One of the great things about wood floors is that they fit in with a number of interior design styles and approaches.

If you’re looking to get a pristine, relatively uniform, and refined effect, then a clear grade hardwood is there for you. And if you’re looking for a floor with “character” – either for contrast, or to match other rustic furnishings – then, wood floors can be a solution for you in that case as well.

In terms of 21st century design trends, one of the big ones that have emerged in the last few years has been barn plank flooring. Some options out there are very literal when it comes to the name “barn plank”. Boutique vendors have cropped up in regional markets that actually use reclaimed wood from real barns (or is that ex-barns?) to create their products.

Barn plank flooring: a 21st Century trend in wood floors

Barn plank floors have been popular in Europe for many years, and are just beginning to catch on here in North America. The advantage with a real barn plank floor is that you’ve got a piece of history in your room, or at least you have a surface that tells a story about where it came from. You get the marks of nails, where the wood once served as a wall plank for an actual barn. And you get a surface that reveals some authentic seasoning – and when I say seasoning, I mean the seasons with all of the ravages of sun, wind, and weather that apply. These types of products are often best available regionally, and aren’t (for obvious reasons) mass produced and priced accordingly.

But luckily, the term “barn plank flooring” has entered into wider usage as a style of floor, rather than simply as a description of how it’s made, or where the materials come from.

The look of barn plank floors without the barn

If you’re seeking out a more accessible means of getting the look of the barn plank style, the flooring industry has risen to the occasion. As a result, the look of a flooring surface like this has become a trend in solid wood, engineered, and laminate products.

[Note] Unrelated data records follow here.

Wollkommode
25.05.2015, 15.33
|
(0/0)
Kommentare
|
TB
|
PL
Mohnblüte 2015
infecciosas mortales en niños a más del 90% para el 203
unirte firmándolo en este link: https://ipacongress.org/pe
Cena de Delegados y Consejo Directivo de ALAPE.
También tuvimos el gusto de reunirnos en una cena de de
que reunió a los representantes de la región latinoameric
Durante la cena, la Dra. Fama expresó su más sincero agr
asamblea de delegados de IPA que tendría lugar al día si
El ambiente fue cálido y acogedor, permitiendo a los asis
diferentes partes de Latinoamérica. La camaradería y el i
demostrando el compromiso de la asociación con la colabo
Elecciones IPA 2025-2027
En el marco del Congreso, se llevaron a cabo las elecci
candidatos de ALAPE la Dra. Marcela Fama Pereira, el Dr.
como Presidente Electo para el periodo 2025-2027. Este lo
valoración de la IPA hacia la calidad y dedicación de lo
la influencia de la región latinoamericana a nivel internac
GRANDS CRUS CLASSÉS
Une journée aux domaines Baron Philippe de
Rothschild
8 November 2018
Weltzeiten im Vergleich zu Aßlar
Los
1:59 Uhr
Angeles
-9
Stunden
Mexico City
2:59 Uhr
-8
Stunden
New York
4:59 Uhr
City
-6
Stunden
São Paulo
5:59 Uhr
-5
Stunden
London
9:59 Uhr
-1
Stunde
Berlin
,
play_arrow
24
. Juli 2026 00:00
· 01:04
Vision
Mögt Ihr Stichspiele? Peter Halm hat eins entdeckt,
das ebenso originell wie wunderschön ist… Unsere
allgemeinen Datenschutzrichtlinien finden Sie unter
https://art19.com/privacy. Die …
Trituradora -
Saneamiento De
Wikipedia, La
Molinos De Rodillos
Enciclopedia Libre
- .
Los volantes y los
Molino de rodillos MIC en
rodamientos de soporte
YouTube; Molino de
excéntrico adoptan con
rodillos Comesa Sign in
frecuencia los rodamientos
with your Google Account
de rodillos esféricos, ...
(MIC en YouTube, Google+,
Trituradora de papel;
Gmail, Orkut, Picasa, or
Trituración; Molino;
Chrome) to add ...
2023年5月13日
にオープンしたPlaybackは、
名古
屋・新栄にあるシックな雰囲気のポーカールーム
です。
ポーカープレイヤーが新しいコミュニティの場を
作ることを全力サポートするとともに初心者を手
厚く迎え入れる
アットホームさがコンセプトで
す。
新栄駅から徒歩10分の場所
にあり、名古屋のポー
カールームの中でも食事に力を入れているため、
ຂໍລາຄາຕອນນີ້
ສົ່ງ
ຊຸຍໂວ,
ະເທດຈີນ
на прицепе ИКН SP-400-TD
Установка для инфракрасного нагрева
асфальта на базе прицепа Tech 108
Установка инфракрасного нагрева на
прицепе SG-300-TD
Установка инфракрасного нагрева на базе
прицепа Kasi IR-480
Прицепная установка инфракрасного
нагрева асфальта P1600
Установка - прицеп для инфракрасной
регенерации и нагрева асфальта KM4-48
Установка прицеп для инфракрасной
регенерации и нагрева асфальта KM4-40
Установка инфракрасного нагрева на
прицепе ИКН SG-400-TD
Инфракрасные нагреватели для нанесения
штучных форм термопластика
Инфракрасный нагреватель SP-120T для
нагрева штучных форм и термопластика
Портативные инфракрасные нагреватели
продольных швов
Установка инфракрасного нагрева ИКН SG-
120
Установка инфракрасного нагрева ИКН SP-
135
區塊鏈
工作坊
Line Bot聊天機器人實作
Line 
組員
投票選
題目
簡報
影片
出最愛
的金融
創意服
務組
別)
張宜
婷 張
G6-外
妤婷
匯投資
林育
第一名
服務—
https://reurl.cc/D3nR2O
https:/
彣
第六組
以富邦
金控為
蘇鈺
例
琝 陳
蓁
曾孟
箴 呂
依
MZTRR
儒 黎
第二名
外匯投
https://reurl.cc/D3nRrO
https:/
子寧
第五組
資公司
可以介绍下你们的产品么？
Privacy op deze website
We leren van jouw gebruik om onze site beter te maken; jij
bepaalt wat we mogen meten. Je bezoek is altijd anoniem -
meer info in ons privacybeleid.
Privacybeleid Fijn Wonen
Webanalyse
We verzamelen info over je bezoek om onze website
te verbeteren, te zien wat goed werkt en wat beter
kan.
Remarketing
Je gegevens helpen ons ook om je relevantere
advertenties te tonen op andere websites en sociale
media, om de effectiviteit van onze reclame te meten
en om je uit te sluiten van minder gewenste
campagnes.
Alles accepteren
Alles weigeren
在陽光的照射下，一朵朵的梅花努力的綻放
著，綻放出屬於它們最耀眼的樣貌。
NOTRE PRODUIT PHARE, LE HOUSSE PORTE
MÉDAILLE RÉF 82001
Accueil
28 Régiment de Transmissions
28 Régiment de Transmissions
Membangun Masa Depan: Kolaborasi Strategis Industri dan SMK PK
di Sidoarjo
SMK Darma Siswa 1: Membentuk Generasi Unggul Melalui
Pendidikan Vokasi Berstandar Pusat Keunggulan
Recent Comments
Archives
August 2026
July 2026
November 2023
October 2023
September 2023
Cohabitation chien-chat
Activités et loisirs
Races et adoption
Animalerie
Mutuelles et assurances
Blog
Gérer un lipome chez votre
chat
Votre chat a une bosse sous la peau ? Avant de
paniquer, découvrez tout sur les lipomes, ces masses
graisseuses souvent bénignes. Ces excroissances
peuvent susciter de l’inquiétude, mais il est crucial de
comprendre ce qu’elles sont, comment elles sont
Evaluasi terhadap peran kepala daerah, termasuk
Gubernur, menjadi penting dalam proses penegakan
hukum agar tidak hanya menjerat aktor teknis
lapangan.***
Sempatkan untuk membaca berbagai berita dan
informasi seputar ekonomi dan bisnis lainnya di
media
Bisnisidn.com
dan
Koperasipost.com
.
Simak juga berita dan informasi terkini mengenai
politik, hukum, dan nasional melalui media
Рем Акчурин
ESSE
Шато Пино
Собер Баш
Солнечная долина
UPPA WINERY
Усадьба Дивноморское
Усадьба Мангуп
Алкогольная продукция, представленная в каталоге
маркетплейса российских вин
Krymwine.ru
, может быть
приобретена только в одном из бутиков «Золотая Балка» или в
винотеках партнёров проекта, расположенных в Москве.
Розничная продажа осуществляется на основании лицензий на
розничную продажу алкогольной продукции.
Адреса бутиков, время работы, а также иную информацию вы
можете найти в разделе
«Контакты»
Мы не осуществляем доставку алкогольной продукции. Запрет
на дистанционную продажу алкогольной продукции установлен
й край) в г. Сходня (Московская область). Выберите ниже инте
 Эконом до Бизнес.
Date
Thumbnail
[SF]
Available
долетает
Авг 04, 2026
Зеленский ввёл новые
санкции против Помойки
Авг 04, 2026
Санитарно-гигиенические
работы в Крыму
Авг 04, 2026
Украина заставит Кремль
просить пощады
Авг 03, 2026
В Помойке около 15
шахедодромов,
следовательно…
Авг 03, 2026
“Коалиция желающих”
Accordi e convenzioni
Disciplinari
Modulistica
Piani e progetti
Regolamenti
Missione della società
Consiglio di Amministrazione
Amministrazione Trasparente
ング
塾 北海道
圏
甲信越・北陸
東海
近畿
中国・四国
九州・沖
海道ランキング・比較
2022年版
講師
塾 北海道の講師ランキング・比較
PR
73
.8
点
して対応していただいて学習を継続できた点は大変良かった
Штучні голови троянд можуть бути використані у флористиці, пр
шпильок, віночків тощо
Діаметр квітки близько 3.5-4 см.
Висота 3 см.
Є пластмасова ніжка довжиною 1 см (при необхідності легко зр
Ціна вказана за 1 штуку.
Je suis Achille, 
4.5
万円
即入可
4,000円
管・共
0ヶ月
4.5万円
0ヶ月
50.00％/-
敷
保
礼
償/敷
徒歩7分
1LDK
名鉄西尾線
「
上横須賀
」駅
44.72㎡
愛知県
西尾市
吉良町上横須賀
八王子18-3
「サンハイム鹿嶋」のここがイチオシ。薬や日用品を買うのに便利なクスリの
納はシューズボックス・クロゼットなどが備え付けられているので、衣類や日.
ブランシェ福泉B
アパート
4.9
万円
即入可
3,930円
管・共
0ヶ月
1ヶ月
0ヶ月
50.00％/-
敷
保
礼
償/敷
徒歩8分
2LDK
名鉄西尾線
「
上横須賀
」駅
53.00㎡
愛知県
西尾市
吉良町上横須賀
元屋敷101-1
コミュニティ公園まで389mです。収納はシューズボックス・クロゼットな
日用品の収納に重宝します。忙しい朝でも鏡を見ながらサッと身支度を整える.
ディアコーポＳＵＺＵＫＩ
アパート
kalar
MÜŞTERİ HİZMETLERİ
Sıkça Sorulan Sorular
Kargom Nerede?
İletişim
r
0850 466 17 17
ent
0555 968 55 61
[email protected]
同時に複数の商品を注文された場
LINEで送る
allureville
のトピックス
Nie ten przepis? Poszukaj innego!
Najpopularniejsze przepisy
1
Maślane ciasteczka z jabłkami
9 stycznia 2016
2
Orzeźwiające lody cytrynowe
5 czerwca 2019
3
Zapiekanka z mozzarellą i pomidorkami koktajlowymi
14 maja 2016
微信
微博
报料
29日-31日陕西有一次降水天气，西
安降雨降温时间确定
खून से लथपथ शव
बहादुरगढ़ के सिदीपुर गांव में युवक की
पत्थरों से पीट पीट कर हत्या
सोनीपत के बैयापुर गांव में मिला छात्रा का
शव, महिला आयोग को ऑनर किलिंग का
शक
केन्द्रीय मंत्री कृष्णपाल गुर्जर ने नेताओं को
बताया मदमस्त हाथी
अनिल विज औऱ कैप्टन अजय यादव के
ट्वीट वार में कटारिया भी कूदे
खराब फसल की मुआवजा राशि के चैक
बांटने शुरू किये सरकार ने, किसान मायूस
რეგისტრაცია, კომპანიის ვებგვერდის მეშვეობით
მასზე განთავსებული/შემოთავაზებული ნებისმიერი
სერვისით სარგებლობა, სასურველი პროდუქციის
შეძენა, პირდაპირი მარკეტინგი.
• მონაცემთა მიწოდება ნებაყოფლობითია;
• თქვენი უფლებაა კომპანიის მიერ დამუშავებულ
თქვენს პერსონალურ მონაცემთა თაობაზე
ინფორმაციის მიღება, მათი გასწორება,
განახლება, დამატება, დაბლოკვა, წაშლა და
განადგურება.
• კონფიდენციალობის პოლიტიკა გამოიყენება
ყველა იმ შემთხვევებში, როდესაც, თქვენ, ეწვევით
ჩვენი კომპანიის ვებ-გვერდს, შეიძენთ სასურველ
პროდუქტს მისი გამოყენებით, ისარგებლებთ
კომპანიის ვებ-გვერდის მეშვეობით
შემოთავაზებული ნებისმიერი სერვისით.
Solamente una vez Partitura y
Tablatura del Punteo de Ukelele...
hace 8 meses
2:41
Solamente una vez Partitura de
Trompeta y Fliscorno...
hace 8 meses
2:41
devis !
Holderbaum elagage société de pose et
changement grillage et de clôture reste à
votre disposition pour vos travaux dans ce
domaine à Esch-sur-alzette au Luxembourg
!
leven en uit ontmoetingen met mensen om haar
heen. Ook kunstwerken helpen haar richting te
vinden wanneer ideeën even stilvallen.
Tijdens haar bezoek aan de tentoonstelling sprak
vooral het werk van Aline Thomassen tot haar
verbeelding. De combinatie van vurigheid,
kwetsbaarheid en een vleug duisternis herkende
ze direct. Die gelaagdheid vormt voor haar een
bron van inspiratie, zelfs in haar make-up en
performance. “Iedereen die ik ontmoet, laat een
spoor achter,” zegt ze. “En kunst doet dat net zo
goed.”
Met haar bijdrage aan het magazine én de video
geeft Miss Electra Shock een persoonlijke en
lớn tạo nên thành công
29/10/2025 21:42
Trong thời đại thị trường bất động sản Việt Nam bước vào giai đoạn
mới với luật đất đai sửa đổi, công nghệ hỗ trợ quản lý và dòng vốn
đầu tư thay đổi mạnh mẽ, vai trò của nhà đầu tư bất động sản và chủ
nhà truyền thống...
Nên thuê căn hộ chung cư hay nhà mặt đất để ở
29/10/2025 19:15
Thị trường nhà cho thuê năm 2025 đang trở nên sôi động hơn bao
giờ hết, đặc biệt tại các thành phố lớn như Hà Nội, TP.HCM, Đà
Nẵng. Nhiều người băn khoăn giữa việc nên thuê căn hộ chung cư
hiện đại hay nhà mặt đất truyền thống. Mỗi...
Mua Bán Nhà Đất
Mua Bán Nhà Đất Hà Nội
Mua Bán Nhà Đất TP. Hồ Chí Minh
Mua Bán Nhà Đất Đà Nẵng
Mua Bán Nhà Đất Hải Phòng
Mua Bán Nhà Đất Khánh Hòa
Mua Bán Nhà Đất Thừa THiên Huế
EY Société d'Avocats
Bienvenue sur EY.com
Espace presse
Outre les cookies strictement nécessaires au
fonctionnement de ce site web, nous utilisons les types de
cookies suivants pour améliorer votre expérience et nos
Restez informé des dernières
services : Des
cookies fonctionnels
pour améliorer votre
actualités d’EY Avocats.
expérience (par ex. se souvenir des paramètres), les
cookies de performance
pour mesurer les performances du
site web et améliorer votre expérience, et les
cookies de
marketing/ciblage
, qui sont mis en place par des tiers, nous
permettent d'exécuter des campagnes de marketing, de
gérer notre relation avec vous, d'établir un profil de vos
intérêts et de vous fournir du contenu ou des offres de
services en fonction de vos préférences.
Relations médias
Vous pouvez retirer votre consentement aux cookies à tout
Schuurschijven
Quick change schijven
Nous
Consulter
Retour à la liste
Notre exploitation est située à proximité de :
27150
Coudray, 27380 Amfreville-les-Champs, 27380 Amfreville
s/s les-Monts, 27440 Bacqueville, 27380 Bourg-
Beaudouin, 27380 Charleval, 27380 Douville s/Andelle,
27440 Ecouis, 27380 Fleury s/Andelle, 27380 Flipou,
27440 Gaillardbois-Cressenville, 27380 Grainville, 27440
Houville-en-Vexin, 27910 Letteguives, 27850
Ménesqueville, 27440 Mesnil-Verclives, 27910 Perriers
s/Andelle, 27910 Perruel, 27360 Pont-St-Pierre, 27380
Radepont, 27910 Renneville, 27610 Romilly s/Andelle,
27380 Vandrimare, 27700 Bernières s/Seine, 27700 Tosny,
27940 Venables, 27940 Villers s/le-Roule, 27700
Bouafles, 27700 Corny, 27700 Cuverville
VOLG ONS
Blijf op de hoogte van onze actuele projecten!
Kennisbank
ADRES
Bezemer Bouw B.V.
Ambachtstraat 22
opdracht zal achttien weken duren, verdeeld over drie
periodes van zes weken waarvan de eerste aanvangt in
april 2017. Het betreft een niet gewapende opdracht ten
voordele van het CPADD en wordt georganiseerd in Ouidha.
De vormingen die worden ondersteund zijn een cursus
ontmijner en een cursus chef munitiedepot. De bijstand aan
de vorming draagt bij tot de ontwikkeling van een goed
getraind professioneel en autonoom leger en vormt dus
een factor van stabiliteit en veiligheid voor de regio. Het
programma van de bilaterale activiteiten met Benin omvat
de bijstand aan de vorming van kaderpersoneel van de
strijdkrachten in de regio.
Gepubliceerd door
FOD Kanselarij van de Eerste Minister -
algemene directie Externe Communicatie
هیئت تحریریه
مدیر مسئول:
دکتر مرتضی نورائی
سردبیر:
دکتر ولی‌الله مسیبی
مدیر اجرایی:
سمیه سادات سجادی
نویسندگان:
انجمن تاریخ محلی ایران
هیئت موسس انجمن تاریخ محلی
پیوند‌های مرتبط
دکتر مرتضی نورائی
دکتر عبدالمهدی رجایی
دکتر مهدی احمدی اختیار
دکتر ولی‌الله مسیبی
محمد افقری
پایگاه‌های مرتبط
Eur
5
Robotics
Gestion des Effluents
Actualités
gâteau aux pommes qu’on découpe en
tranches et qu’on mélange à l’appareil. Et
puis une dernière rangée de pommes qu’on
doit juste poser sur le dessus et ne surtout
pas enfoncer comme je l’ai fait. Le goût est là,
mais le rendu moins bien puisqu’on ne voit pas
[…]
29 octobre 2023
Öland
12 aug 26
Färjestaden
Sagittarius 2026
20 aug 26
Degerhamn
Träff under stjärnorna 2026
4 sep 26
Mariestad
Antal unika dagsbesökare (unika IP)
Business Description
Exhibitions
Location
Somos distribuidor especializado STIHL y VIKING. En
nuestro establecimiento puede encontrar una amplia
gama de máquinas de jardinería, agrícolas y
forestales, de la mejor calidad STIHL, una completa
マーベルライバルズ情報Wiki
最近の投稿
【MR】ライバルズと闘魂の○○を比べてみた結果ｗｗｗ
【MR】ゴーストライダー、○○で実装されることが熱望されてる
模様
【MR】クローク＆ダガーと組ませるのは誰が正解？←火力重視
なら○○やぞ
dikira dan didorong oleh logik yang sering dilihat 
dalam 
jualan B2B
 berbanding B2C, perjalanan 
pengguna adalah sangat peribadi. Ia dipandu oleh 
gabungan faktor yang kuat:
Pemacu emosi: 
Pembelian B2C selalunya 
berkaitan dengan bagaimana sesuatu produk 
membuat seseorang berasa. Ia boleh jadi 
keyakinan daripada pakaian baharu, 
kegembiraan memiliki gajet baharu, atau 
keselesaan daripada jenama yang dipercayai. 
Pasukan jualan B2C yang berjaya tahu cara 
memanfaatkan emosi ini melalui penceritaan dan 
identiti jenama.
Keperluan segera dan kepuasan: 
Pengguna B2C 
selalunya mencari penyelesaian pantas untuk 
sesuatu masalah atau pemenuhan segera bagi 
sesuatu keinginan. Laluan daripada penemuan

Generally with real wood in solid or engineered hardwood, this is done by wire brushing surfaces before the finishing process, or hand-scraping them to replicate that look of an aged, weathered wood surface. For laminates, the effect is done through laminate flooring extrusion technology, an area where the flooring industry is developing more and more.

Barn plank flooring adds character

Regardless of whether or not the floor has been treated by time and weather, or “hand aged” from the work of a wire brush, a barn plank floor adds a warm, and lived-in surface for all kinds of room designs. In living rooms, halls, bedrooms, these options of floor surfacing can accentuate a down-home approach, or contrast a starker and minimalist space.

As such, the potential of a wood flooring surface continues to expand in all kinds of stylish design contexts.